Do ponto de vista prático, a decisão do STJ produz efeitos significativos para os diversos atores envolvidos no inventário. Para os herdeiros necessários, especialmente filhos e descendentes, a possibilidade de concluir a partilha sem desembolso imediato do ITCMD reduz o risco de multas, bloqueios e litígios familiares prolongados. Para o cônjuge ou companheiro sobrevivente, a medida facilita a consolidação do direito real de habitação e o acesso aos bens necessários para a manutenção do padrão de vida.

Já para o inventariante, a flexibilização do pagamento imediato do imposto representa maior viabilidade na administração do espólio, permitindo a venda regular de bens após a partilha, a quitação de dívidas e o cumprimento das obrigações fiscais em momento financeiramente mais adequado. Em termos sistêmicos, a decisão também contribui para a redução do número de inventários judiciais abertos exclusivamente por impossibilidade financeira de recolhimento prévio do ITCMD.


Reflexos no Planejamento Sucessório e na Estratégia Patrimonial

O novo entendimento do STJ dialoga diretamente com práticas modernas de planejamento sucessório, como a utilização de holdings familiares, doações em vida com reserva de usufruto e reorganização patrimonial preventiva. Ao permitir maior flexibilidade na fase pós-morte, o sistema sucessório se torna mais coerente com a realidade econômica das famílias brasileiras, especialmente aquelas cujo patrimônio está concentrado em bens imóveis ou participações societárias.

Ainda assim, é importante destacar que a decisão não substitui o planejamento prévio. Pelo contrário, ela reforça a importância de uma atuação jurídica estratégica, capaz de minimizar impactos tributários, evitar conflitos familiares e garantir segurança jurídica tanto na sucessão legítima quanto na testamentária.


Principais Pontos

  • O STJ admitiu a lavratura de inventário extrajudicial sem pagamento imediato do ITCMD.
  • A decisão não afasta a obrigação tributária, apenas redefine o momento da exigibilidade.
  • O entendimento beneficia herdeiros sem liquidez imediata para quitar o imposto.
  • A medida fortalece a desjudicialização do Direito das Sucessões.
  • A análise do caso concreto e a orientação jurídica especializada continuam essenciais.

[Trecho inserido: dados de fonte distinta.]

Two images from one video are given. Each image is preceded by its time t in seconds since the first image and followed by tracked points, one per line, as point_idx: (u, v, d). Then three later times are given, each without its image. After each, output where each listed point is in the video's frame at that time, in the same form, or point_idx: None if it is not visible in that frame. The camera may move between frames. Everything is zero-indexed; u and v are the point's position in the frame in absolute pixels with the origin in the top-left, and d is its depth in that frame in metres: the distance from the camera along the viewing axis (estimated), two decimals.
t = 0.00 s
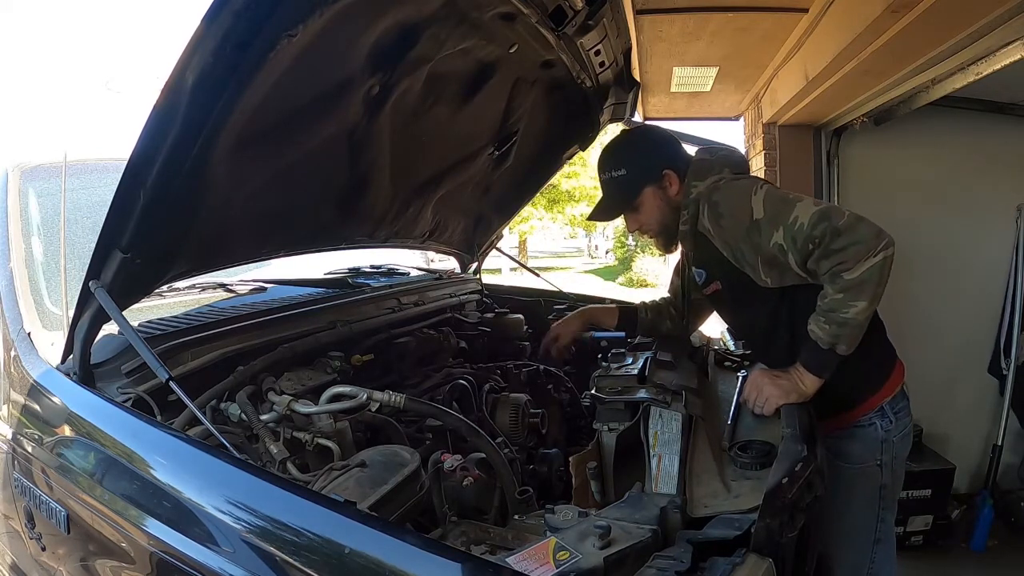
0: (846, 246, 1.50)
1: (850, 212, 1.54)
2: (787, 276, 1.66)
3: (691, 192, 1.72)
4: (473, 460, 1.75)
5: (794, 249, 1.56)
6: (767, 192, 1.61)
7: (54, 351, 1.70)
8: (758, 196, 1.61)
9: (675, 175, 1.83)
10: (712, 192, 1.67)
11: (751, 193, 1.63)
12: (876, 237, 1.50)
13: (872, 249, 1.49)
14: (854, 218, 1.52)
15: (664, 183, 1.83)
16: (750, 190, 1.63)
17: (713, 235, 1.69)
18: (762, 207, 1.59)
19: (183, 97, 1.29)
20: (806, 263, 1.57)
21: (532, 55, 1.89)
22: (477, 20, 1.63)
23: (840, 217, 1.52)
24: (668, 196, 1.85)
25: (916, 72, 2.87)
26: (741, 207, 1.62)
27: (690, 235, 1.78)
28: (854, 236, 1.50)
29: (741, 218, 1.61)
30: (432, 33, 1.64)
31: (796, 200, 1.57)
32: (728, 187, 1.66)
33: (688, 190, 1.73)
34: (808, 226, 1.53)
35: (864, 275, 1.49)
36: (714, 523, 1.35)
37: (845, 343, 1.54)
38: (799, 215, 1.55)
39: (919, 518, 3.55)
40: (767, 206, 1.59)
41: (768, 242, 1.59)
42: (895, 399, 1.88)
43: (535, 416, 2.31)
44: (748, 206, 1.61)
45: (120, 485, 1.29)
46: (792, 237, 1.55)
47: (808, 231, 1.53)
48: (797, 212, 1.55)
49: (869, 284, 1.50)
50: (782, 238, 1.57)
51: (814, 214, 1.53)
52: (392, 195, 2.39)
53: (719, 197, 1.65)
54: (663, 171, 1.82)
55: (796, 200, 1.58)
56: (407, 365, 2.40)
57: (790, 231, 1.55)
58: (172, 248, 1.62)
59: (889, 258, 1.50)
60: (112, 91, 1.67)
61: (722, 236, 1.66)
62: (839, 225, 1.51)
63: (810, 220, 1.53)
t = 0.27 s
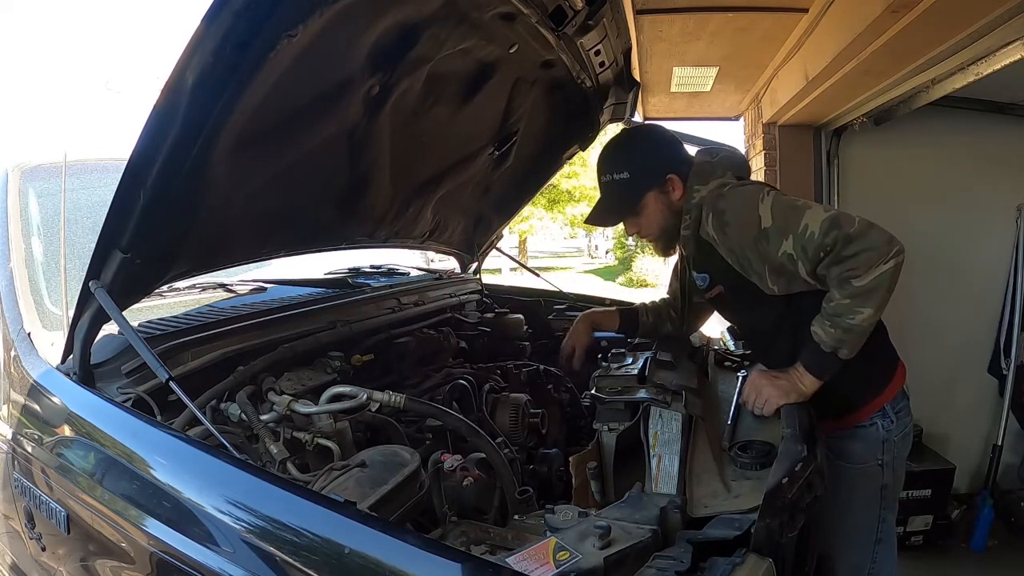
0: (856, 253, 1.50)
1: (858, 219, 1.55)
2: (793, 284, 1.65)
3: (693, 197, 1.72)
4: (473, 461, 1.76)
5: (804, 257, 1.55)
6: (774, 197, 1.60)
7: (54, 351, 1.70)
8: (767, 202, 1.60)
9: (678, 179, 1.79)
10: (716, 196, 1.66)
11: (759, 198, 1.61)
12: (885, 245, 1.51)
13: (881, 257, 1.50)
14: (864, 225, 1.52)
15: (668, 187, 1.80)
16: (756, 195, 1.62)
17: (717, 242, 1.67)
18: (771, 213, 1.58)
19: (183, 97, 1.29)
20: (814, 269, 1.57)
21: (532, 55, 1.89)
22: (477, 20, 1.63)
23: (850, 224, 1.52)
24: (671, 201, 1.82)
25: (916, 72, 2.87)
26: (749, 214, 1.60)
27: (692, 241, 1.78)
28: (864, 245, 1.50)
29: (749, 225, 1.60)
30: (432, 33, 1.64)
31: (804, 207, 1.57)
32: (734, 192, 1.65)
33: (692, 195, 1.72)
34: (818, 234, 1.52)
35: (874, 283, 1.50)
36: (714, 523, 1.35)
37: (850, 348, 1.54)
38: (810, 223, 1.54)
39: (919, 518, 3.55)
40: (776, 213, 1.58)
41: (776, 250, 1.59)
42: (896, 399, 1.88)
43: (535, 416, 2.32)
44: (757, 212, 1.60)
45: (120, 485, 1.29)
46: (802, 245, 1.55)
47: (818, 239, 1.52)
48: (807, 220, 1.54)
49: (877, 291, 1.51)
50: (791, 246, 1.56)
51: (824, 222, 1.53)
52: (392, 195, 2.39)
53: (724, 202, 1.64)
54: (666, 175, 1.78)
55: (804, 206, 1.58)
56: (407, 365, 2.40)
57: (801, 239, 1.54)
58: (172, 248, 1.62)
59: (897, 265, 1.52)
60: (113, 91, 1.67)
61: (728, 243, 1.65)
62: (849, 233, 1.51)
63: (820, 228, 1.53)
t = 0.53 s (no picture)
0: (865, 263, 1.49)
1: (866, 225, 1.53)
2: (800, 292, 1.65)
3: (695, 205, 1.71)
4: (473, 461, 1.76)
5: (812, 268, 1.55)
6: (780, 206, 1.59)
7: (54, 351, 1.70)
8: (773, 211, 1.58)
9: (679, 186, 1.78)
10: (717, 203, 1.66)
11: (765, 207, 1.60)
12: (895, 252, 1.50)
13: (889, 267, 1.49)
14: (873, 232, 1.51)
15: (670, 195, 1.80)
16: (762, 203, 1.61)
17: (721, 252, 1.67)
18: (778, 223, 1.57)
19: (183, 97, 1.29)
20: (822, 278, 1.56)
21: (532, 55, 1.89)
22: (477, 20, 1.63)
23: (859, 232, 1.51)
24: (673, 207, 1.81)
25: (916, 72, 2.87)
26: (753, 225, 1.59)
27: (694, 248, 1.76)
28: (874, 253, 1.49)
29: (755, 236, 1.59)
30: (432, 33, 1.64)
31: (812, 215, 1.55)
32: (739, 201, 1.64)
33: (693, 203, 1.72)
34: (826, 245, 1.51)
35: (883, 292, 1.49)
36: (714, 523, 1.35)
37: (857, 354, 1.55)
38: (816, 233, 1.53)
39: (919, 518, 3.55)
40: (783, 222, 1.56)
41: (784, 260, 1.58)
42: (898, 400, 1.88)
43: (535, 415, 2.32)
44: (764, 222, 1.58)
45: (120, 485, 1.29)
46: (810, 257, 1.54)
47: (827, 248, 1.51)
48: (815, 229, 1.53)
49: (886, 299, 1.50)
50: (799, 257, 1.55)
51: (831, 232, 1.52)
52: (391, 195, 2.39)
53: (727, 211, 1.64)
54: (667, 183, 1.78)
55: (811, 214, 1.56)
56: (407, 365, 2.40)
57: (808, 251, 1.54)
58: (172, 247, 1.62)
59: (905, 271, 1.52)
60: (113, 90, 1.67)
61: (732, 254, 1.64)
62: (859, 241, 1.50)
63: (829, 237, 1.51)
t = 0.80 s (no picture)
0: (868, 268, 1.50)
1: (869, 230, 1.53)
2: (801, 297, 1.65)
3: (693, 210, 1.71)
4: (473, 460, 1.76)
5: (816, 273, 1.54)
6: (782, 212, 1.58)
7: (54, 351, 1.70)
8: (775, 216, 1.58)
9: (678, 191, 1.76)
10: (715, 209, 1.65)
11: (767, 213, 1.59)
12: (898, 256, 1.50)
13: (892, 271, 1.50)
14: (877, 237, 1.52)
15: (669, 200, 1.77)
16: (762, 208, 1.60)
17: (721, 257, 1.65)
18: (781, 228, 1.56)
19: (183, 97, 1.29)
20: (825, 283, 1.56)
21: (532, 55, 1.89)
22: (477, 20, 1.63)
23: (863, 237, 1.51)
24: (670, 213, 1.79)
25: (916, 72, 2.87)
26: (755, 231, 1.58)
27: (693, 253, 1.76)
28: (877, 258, 1.50)
29: (757, 242, 1.58)
30: (431, 33, 1.64)
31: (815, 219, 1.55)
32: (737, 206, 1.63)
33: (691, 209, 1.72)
34: (831, 250, 1.51)
35: (886, 296, 1.50)
36: (715, 523, 1.35)
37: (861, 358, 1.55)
38: (820, 238, 1.53)
39: (919, 518, 3.55)
40: (786, 228, 1.56)
41: (788, 265, 1.57)
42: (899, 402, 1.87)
43: (535, 415, 2.32)
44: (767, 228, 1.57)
45: (120, 485, 1.29)
46: (815, 262, 1.53)
47: (831, 254, 1.51)
48: (820, 234, 1.53)
49: (889, 304, 1.51)
50: (802, 263, 1.55)
51: (835, 237, 1.52)
52: (391, 195, 2.39)
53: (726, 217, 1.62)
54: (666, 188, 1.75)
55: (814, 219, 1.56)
56: (407, 365, 2.40)
57: (812, 256, 1.53)
58: (172, 247, 1.62)
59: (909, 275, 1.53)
60: (113, 90, 1.67)
61: (734, 260, 1.63)
62: (863, 246, 1.50)
63: (834, 243, 1.51)
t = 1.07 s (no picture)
0: (866, 263, 1.50)
1: (867, 226, 1.54)
2: (798, 293, 1.65)
3: (691, 205, 1.71)
4: (473, 460, 1.76)
5: (814, 268, 1.55)
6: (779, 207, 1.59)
7: (54, 351, 1.70)
8: (773, 211, 1.58)
9: (675, 184, 1.78)
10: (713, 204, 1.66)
11: (765, 208, 1.59)
12: (896, 252, 1.51)
13: (889, 267, 1.51)
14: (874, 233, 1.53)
15: (666, 193, 1.79)
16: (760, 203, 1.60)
17: (719, 253, 1.65)
18: (779, 223, 1.57)
19: (183, 97, 1.28)
20: (823, 278, 1.56)
21: (532, 55, 1.89)
22: (477, 20, 1.63)
23: (861, 232, 1.52)
24: (668, 207, 1.81)
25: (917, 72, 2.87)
26: (754, 226, 1.58)
27: (691, 248, 1.77)
28: (876, 253, 1.50)
29: (756, 237, 1.58)
30: (431, 33, 1.64)
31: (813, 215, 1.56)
32: (735, 201, 1.63)
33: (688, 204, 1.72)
34: (829, 245, 1.52)
35: (884, 291, 1.51)
36: (715, 523, 1.35)
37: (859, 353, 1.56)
38: (818, 233, 1.53)
39: (919, 518, 3.54)
40: (784, 223, 1.56)
41: (786, 260, 1.58)
42: (898, 403, 1.87)
43: (536, 415, 2.32)
44: (765, 223, 1.58)
45: (120, 485, 1.29)
46: (813, 257, 1.54)
47: (830, 248, 1.52)
48: (818, 229, 1.54)
49: (887, 299, 1.52)
50: (801, 257, 1.55)
51: (833, 232, 1.52)
52: (391, 195, 2.39)
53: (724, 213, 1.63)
54: (664, 180, 1.77)
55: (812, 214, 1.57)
56: (407, 365, 2.40)
57: (810, 251, 1.54)
58: (171, 247, 1.62)
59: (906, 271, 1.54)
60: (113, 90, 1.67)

Por Que Isso Interessa para Você?

A possibilidade de concluir a partilha de herança sem o pagamento imediato do ITCMD tem impactos diretos na liberação de bens, na regularização de imóveis para venda, no acesso a contas bancárias e na continuidade das atividades empresariais do falecido. Para famílias recompostas, com herdeiros de diferentes relacionamentos, a agilidade na partilha reduz tensões e riscos de litígios futuros. Para empresários e proprietários de imóveis, evita a deterioração patrimonial causada por longos períodos de indefinição jurídica.

Mais do que nunca, o cenário sucessório brasileiro exige planejamento, estratégia e assessoria jurídica qualificada, capaz de interpretar corretamente os entendimentos dos tribunais superiores e aplicá-los de forma segura à realidade concreta de cada família.